O hidrogênio possui diversos usos, tais como combustíveis sintéticos, fertilizantes nitrogenados (amônia NH3), indústria alimentícia, mineração, siderurgia e geração de energia. Uma vez produzido, comprimido e armazenado, o Hidrogênio Verde pode ser transportado e utilizado como matéria-prima para diversas indústrias, células a combustível e armazenamento de energia.

Considerando a ampla cadeia de atuação do Hidrogênio Verde e a sua direta contribuição com a descarbonização de diversos mercados, inclusive pelo fato de atuar como um dos principais vetores energéticos capazes de substituir os combustíveis fósseis, é possível afirmar que o H2V é, de fato, o grande impulsor da descarbonização.

Como todo tema em evolução, o Hidrogênio Verde apresenta alguns aspectos de preocupação, dentre eles o custo para sua produção e a necessidade de utilização de outra fonte energética para permitir a eletrólise da água, a questão relacionada a sua utilização e inflamabilidade, os aspectos relativos ao armazenamento e transporte, além da necessidade de um arcabouço regulatório capaz de orquestrar todo o setor.

Apesar dos aspectos que deverão ser aprimorados, o Brasil possui muitos atributos capazes de o tornar a maior potência de hidrogênio verde, tanto como produtor como exportador.
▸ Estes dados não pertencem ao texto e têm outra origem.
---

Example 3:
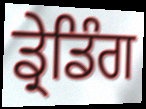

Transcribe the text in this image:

ਡ੍ਰੇਡਿੰਗ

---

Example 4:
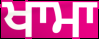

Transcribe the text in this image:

ਖਾਮਾ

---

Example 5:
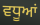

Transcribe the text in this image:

ਵਧੂਆਂ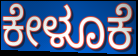
ಕೇಳೂಕೆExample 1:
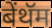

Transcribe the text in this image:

बेंथॅम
O Brasil apresenta uma das matrizes mais renováveis do mundo e tem boa localização geográfica, que facilita a produção em larga escala Hidrogênio Verde (H2V), dentre outros atributos.

Com relação ao tema, verificamos que no Brasil já foram celebrados diversos memorandos de entendimento (mais de 20) entre players privados e agentes públicos para o desenvolvimento de projetos de Hidrogênio Verde, com destaque para os estados do Ceará (Porto de Pecém), Rio Grande do Norte (projeto que combinará eólica offshore e hidrogênio verde), Bahia, Pernambuco (Porto de Suape) e Piauí (projeto de planta de amônia para combustível veicular).
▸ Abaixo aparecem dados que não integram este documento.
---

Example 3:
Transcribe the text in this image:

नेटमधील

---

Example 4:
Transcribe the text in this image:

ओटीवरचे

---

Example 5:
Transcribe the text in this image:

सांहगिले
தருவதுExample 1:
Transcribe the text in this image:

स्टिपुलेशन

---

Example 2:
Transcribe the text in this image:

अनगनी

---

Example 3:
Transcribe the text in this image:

Dentro desse contexto, em 16 de dezembro de 2020 foi aprovado o Plano Nacional de Energia 2050 (“PNE”) pelo Ministério de Minas e Energia – MME, conforme Portaria MME 451/2020, que apresenta, inclusive, considerações sobre o hidrogênio.

Ainda nesse movimento, em julho de 2021, foi publicado o Programa Nacional do Hidrogênio (PNH2), em conformidade com a Resolução CNPE nº 6, de 20 de abril de 2021, que havia determinado a realização de estudo para proposição de diretrizes para o PNH2.

Confirmando as tratativas relacionadas ao assunto, tramita no Congresso Nacional o Projeto de Lei nº 725/2022 (que ora denominamos “PL do Hidrogênio” ou “PL 725/22”), de autoria do senador Jean Paul Prates (PT/RN), que disciplina a inserção do hidrogênio como fonte de energia no Brasil e estabelece parâmetros de incentivo ao uso do hidrogênio sustentável.

Adicionalmente, e como mais um sinalizador de que há muito ainda por vir, foi anunciado pelo Banco Nacional do Desenvolvimento Econômico e Social – BNDES, em 1º de julho de 2022, um programa de financiamento para apoio aos projetos-piloto de produção ou utilização de hidrogênio verde e, ao que tudo indica, novas linhas de financiamento ainda serão criadas.

Diversas empresas já miram esse mercado e, recentemente, em 26 de julho de 2022, foi anunciada a construção da primeira planta de hidrogênio verde em escala industrial do Brasil. A planta será construída pela Thyssenkrupp Nucera para a Unigel, uma das maiores empresas químicas da América Latina e maior fabricante de fertilizantes nitrogenados do país, no Polo Petroquímico de Camaçari (BA), que compreenderá projeto integrado de hidrogênio e amônia verde e deverá entrar em operação até o final de 2023.

É preciso destacar também que a amônia verde, produzida a partir do Hidrogênio Verde (H2V), reduz as emissões de gases de efeito estufa em todo o ciclo de produção, colaborando, assim, com a mitigação dos impactos do aquecimento global (especialmente para a produção de fertilizantes) e com relevante impacto no agronegócio.

Considerando as razões acima e tendo em vista a irrefutável necessidade de descarbonização mundial, parece-nos que o Hidrogênio Verde (H2V), de fato, figura como a força motriz desse processo. Nesse contexto, o Brasil possui diversas condições para se posicionar como o grande detentor desse trunfo.

Para tanto, contudo, ainda é necessário o desenvolvimento de um ambiente regulatório capaz de propiciar a segurança jurídica necessária para o desenvolvimento de todos os players que atuam no setor.